A Invenção de Hugo Cabret

Asa Butterfield em A Invenção de Hugo Cabret: reinvenção da carreira do diretor Martin Scorsese.
Apesar dos irmãos Auguste e Louis Lumière terem criado o cinematógrafo, Georges Méliès foi quem deu forma ao cinema como conhecemos hoje. Ilusionista francês, Méliès se encantou com o potencial da nova invenção e foi pioneiro ao utilizá-la em prol de narrativas fantásticas. Conhecido como o pioneiro dos efeitos especiais, Méliès deu forma e sentido ao novo invento, que na mão de seus criadores era visto como uma atividade de pouco futuro. Méliès criou o primeiro estúdio cinematográfico da Europa e foi o primeiro profissional a utilizar storyboards para realizar suas obras, contabilizadas em mai de 500 filmes. Resgatando a memória de Méliès, o escritor de romances fantásticos infantis Brian Selznick publicou A Invenção de Hugo Cabret. Um conto que traz a história de um garoto órfão que vive em uma estação de trem de Paris. A única lembrança que restou a Hugo de seu falecido pai foi um autômato, um boneco mecânico. Para Cabret, ele guarda uma mensagem deixada por seu pai, algo que o confortaria em sua solidão. O caminho que leva Hugo a George Méliès logo é delineado pelo autor e ficamos diante de um maravilhoso conto sobre a importância de cada um de nós nesse mundo.

────────────────────

Tarefa A:
No texto sobre A Invenção de Hugo Cabret, qual foi a única lembrança que restou a Hugo do pai?
Tarefa B:
Retome o texto sobre A Invenção de Hugo Cabret e continue a partir da última frase.
As linhas logo abaixo não entram em nada disto.

Dados guardados:
────────────────────

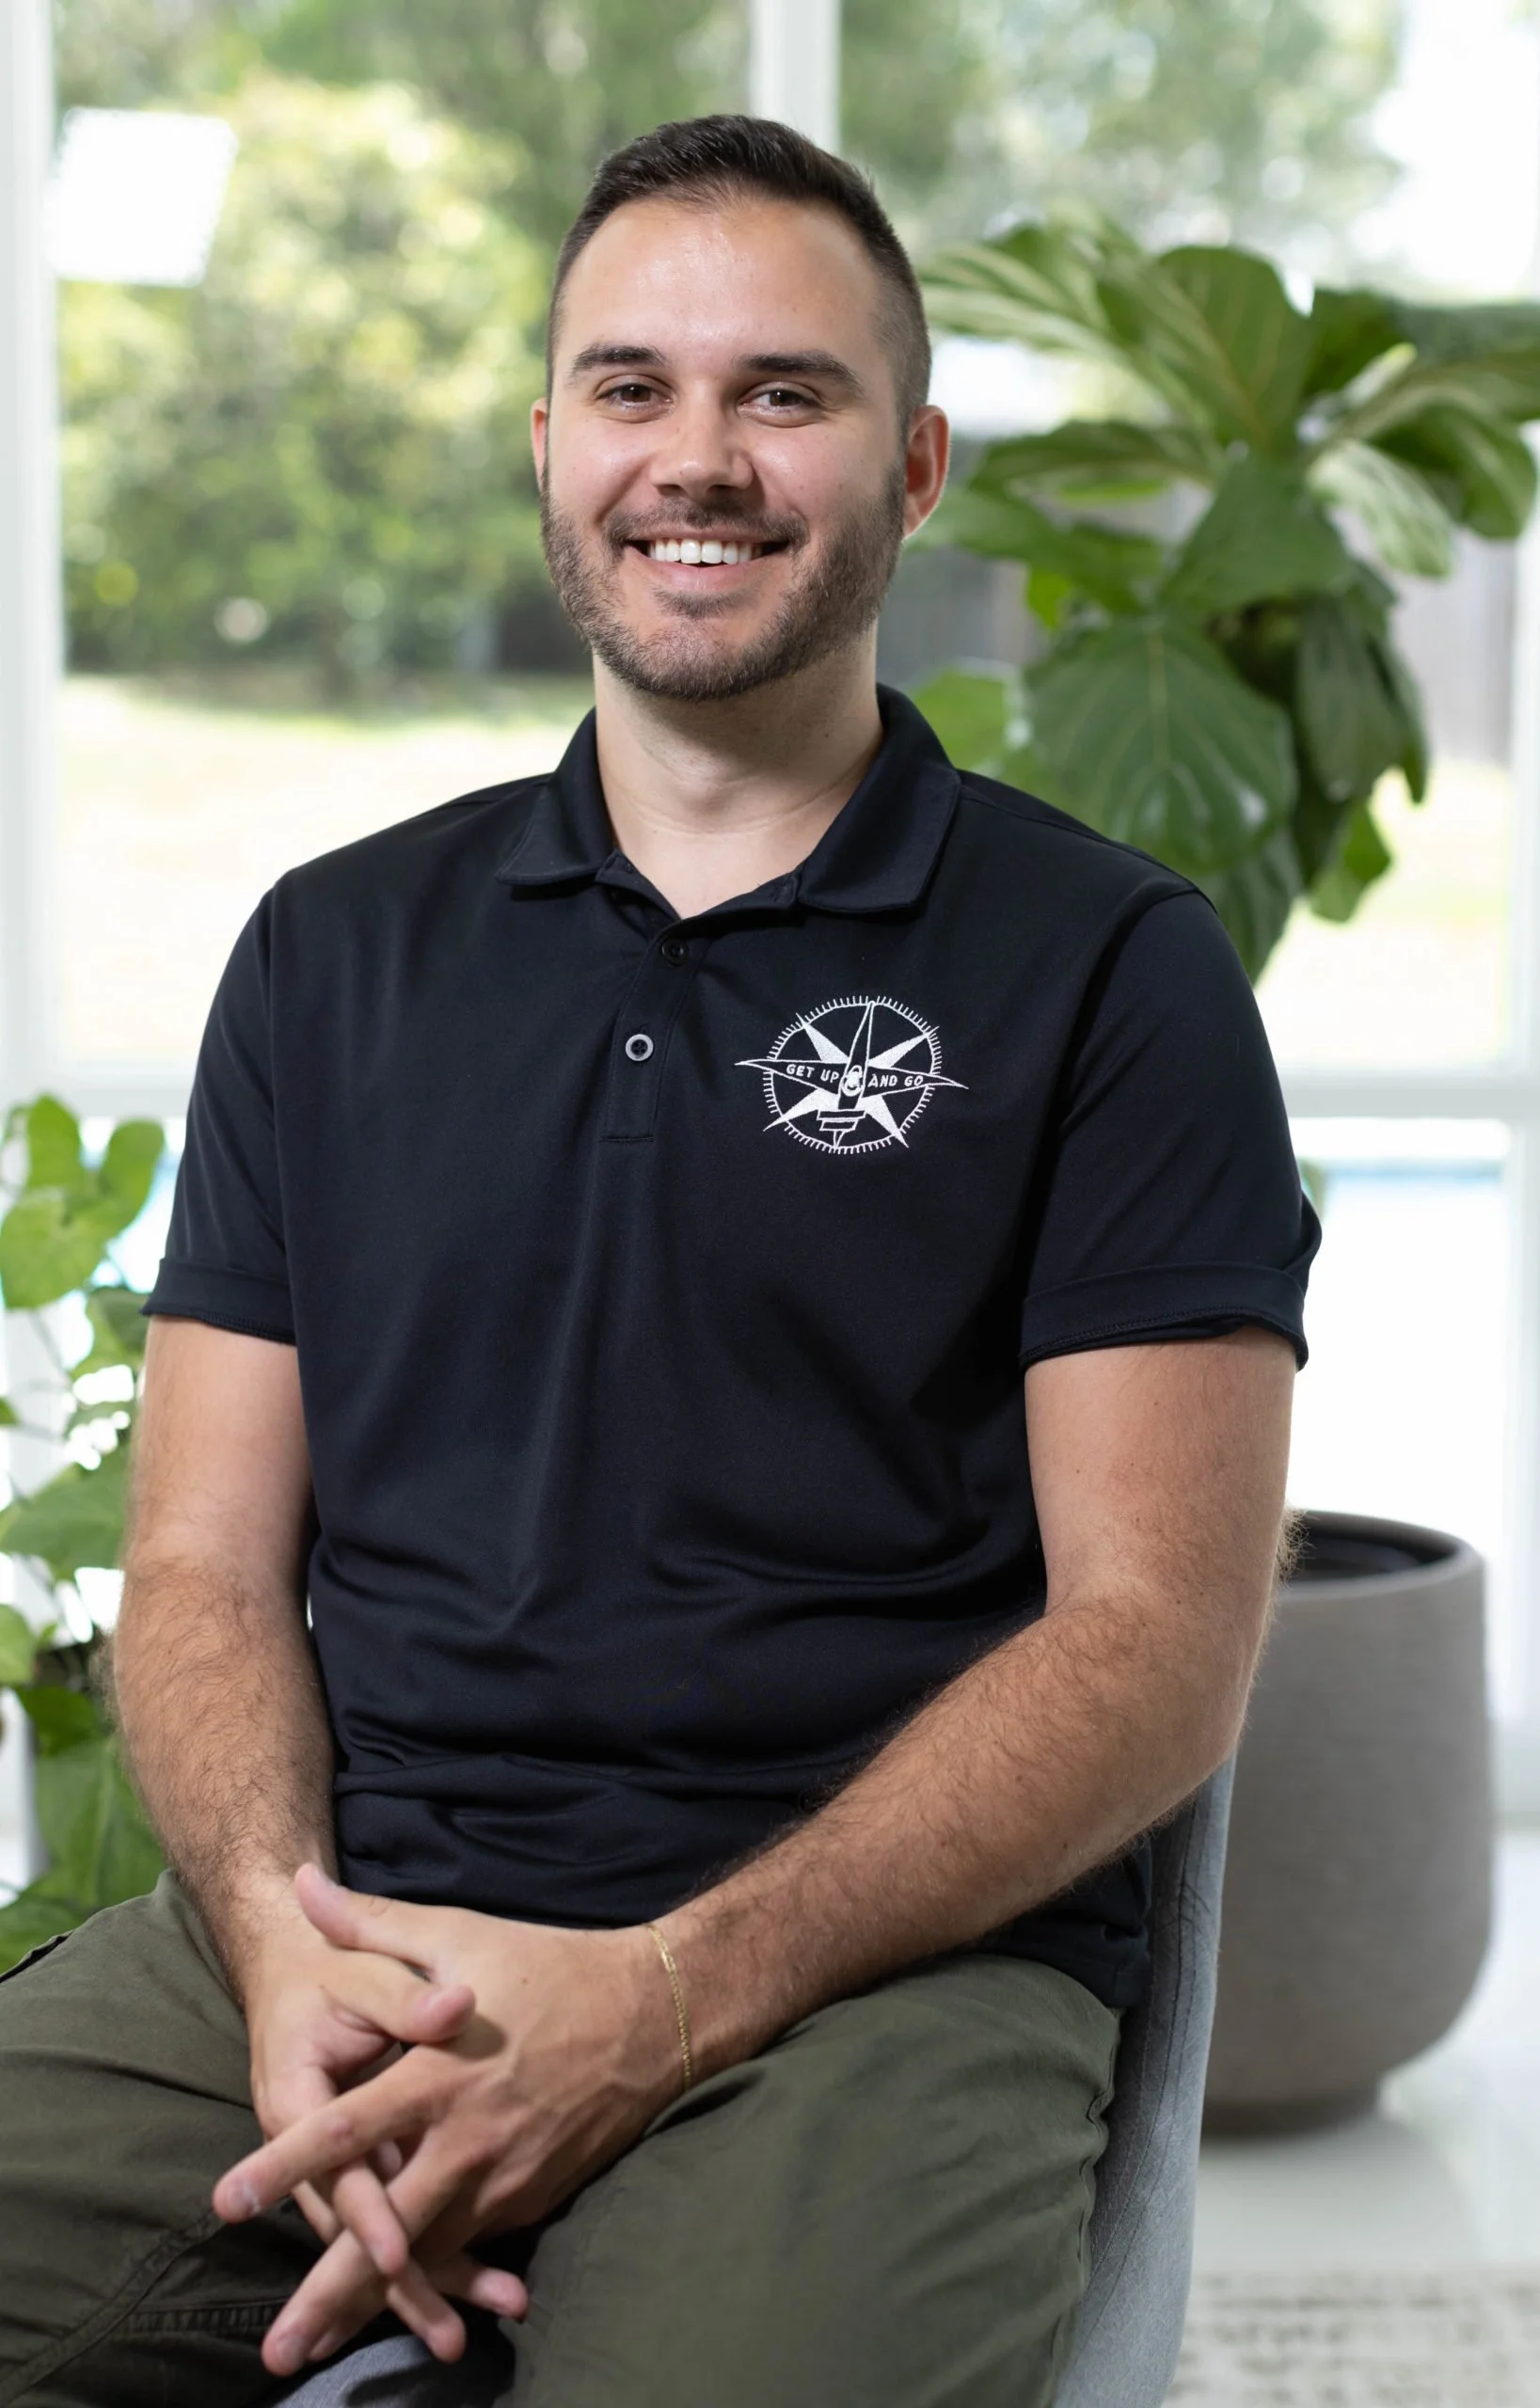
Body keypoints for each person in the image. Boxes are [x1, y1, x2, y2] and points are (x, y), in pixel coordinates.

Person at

────────────────────

Sua resposta A:
Um autômato, um boneco mecânico.

Sua resposta B:
A adaptação de A Invenção de Hugo Cabret para os cinemas ficou por conta de Martin Scorsese, lenda do cinema e um dos responsáveis pela remodelação do cinema norte-americano com histórias protagonizadas por imigrantes no submundo violento das grandes cidades do país. São de Scorsese Taxi Driver, Touro Indomável, Caminhos PerigososOs Bons Companheiros e Os Infiltrados. O cineasta já se dedicou a outros gêneros como biografias (O Aviador), romances de época (A Época da Inocência) e thrillers psicológicos (Ilha do Medo), mas nenhuma dessas rupturas na carreira do diretor foram tão abruptas quanto A Invenção de Hugo Cabret, um conto infantil que no fundo é uma grande reverência à sétima arte. E não há diretor melhor para prestar esta reverência que Martin Scorsese.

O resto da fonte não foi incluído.